Saturday, August 11

Subsidized child care is a proven way to increase birth rate

But Canada, except for Quebec, balks at it, despite looming demographic crisis

Last month's census data confirmed several long-standing and problematic trends: a lower-than-ever birth rate, a higher-than-ever median age of nearly 40, with the West younger than the East mainly because Easterners have moved West to work in the oil boom.

Canada has always had the option of trying to encourage a higher birth rate to maintain its population, yet only Quebec has gone down that road.

Canada by and large does not provide inexpensive or accessible child care. Canadian parents, excluding Quebecers, pay on average twice as much for child care as Europeans. Barely one in five single Canadian parents has access to subsidized care.

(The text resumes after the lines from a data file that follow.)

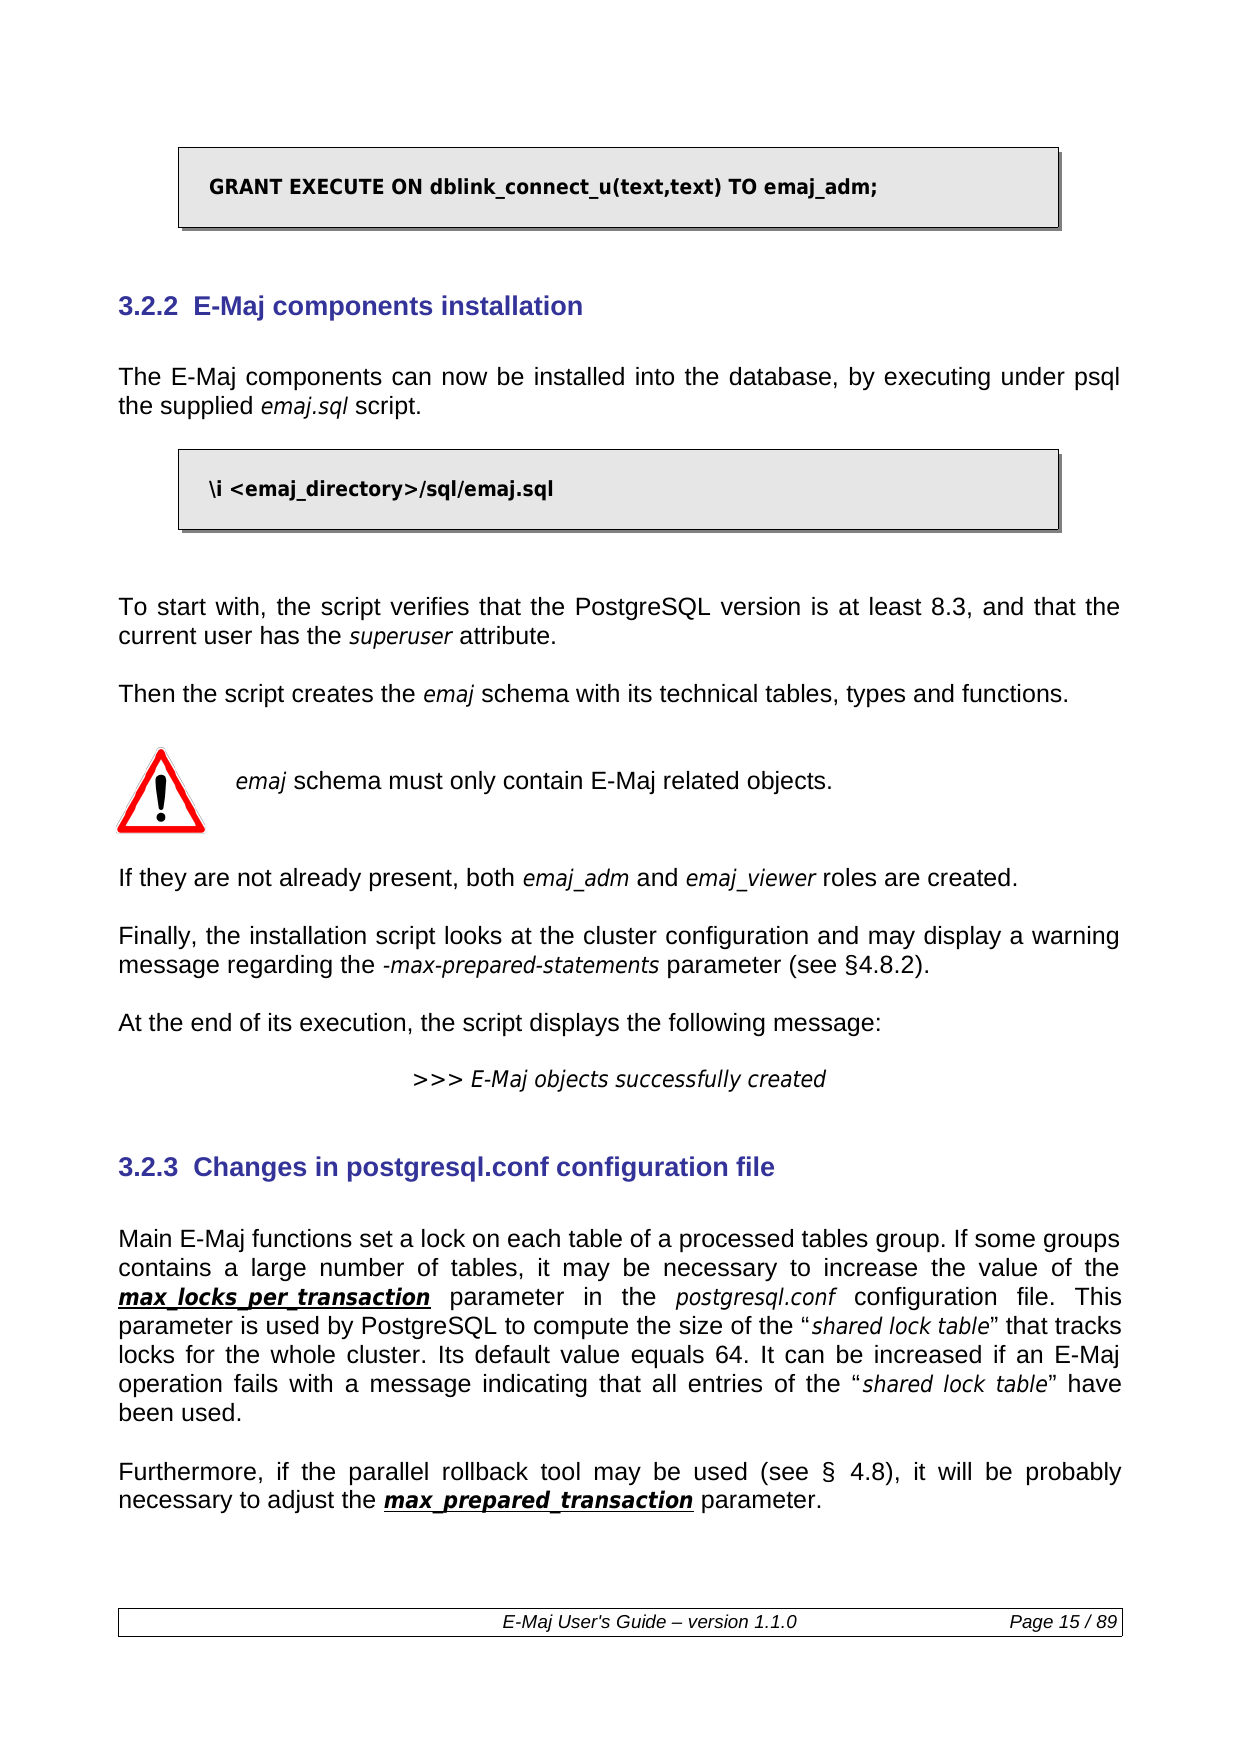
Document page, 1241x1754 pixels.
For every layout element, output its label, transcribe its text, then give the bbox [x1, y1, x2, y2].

picture [115, 747, 206, 834]
text The E-Maj components can now be installed into the database, by executing under psql the supplied emaj.sql script. [118, 362, 1122, 420]
subtitle E-Maj components installation [118, 289, 1122, 321]
text If they are not already present, both emaj_adm and emaj_viewer roles are created. [118, 863, 1122, 892]
text Furthermore, if the parallel rollback tool may be used (see § 4.8), it will be probably necessary to adjust the max_prepared_transaction parameter. [118, 1456, 1122, 1514]
text GRANT EXECUTE ON dblink_connect_u(text,text) TO emaj_adm; [179, 172, 1058, 196]
text Main E-Maj functions set a lock on each table of a processed tables group. If some groups contains a large number of tables, it may be necessary to increase the value of the max_locks_per_transaction parameter in the postgresql.conf configuration file. This parameter is used by PostgreSQL to compute the size of the “shared lock table” that tracks locks for the whole cluster. Its default value equals 64. It can be increased if an E-Maj operation fails with a message indicating that all entries of the “shared lock table” have been used. [118, 1224, 1122, 1427]
subtitle Changes in postgresql.conf configuration file [118, 1151, 1122, 1182]
text At the end of its execution, the script displays the following message: [118, 1008, 1122, 1037]
text emaj schema must only contain E-Maj related objects. [235, 766, 1122, 795]
text Then the script creates the emaj schema with its technical tables, types and functions. [118, 679, 1122, 708]
text >>> E-Maj objects successfully created [118, 1066, 1122, 1093]
text Finally, the installation script looks at the cluster configuration and may display a warning message regarding the -max-prepared-statements parameter (see §4.8.2). [118, 921, 1122, 979]
text \i <emaj_directory>/sql/emaj.sql [179, 474, 1058, 498]
text To start with, the script verifies that the PostgreSQL version is at least 8.3, and that the current user has the superuser attribute. [118, 592, 1122, 650]
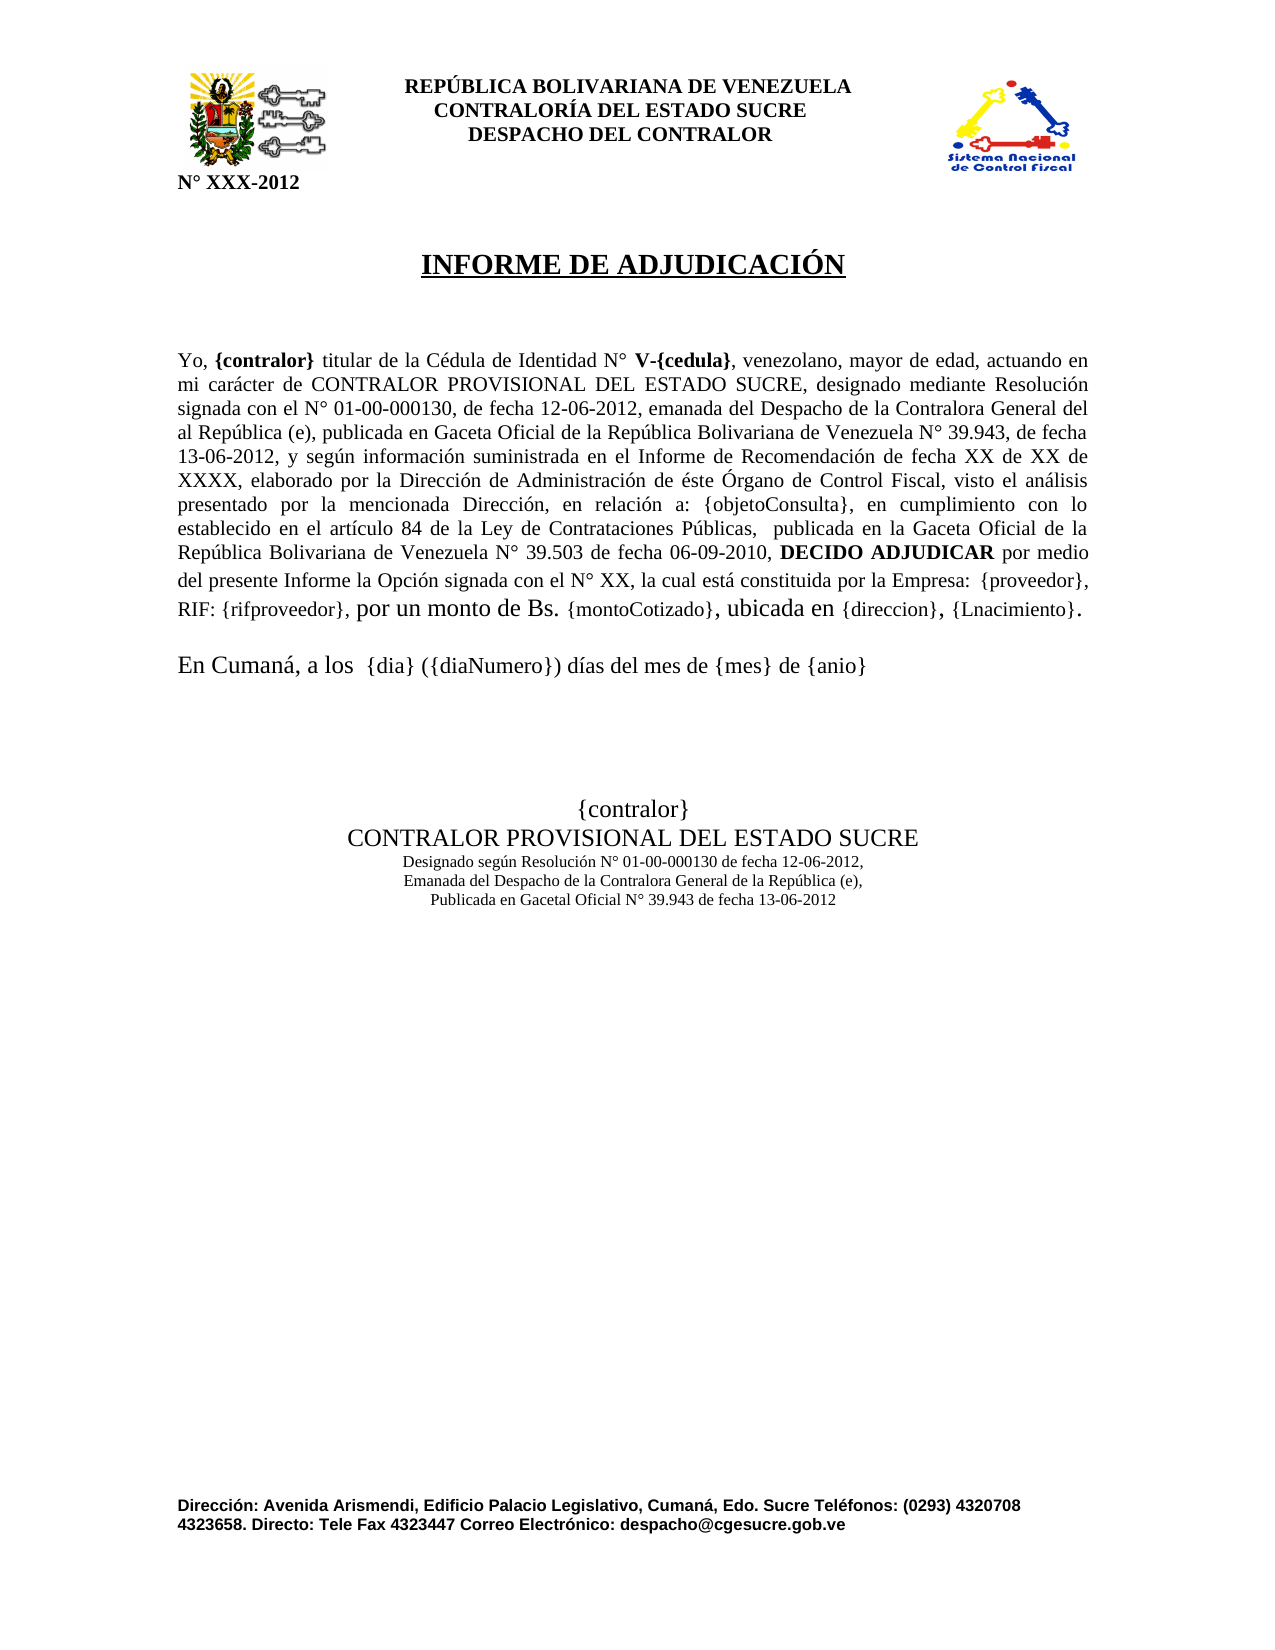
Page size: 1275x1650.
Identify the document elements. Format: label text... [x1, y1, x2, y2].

Despite the fact that Quebec's system of generous state support for parents has proved successful in raising its birth rate, other provinces and the federal government have all pointedly - and wrongly - ignored it as an example to follow.

2 comments:

Anonymous said...

If Canada want to increase its birth rate, higher taxes to subsidize child care is not the way. Just look at Alberta where taxes are the lowest in the country and there is a baby boom. Let people keep their own money instead of government coming in and sucking everyone dry and people will have children

The Frog Queen said...

I certainly have a big concern about having children lately. I'm engaged and we wanna have kids but we're totally scared there's no way we can afford to. Money is a big issue in having kids and yes, I believe it's a large contributor to Canada's low birth rate.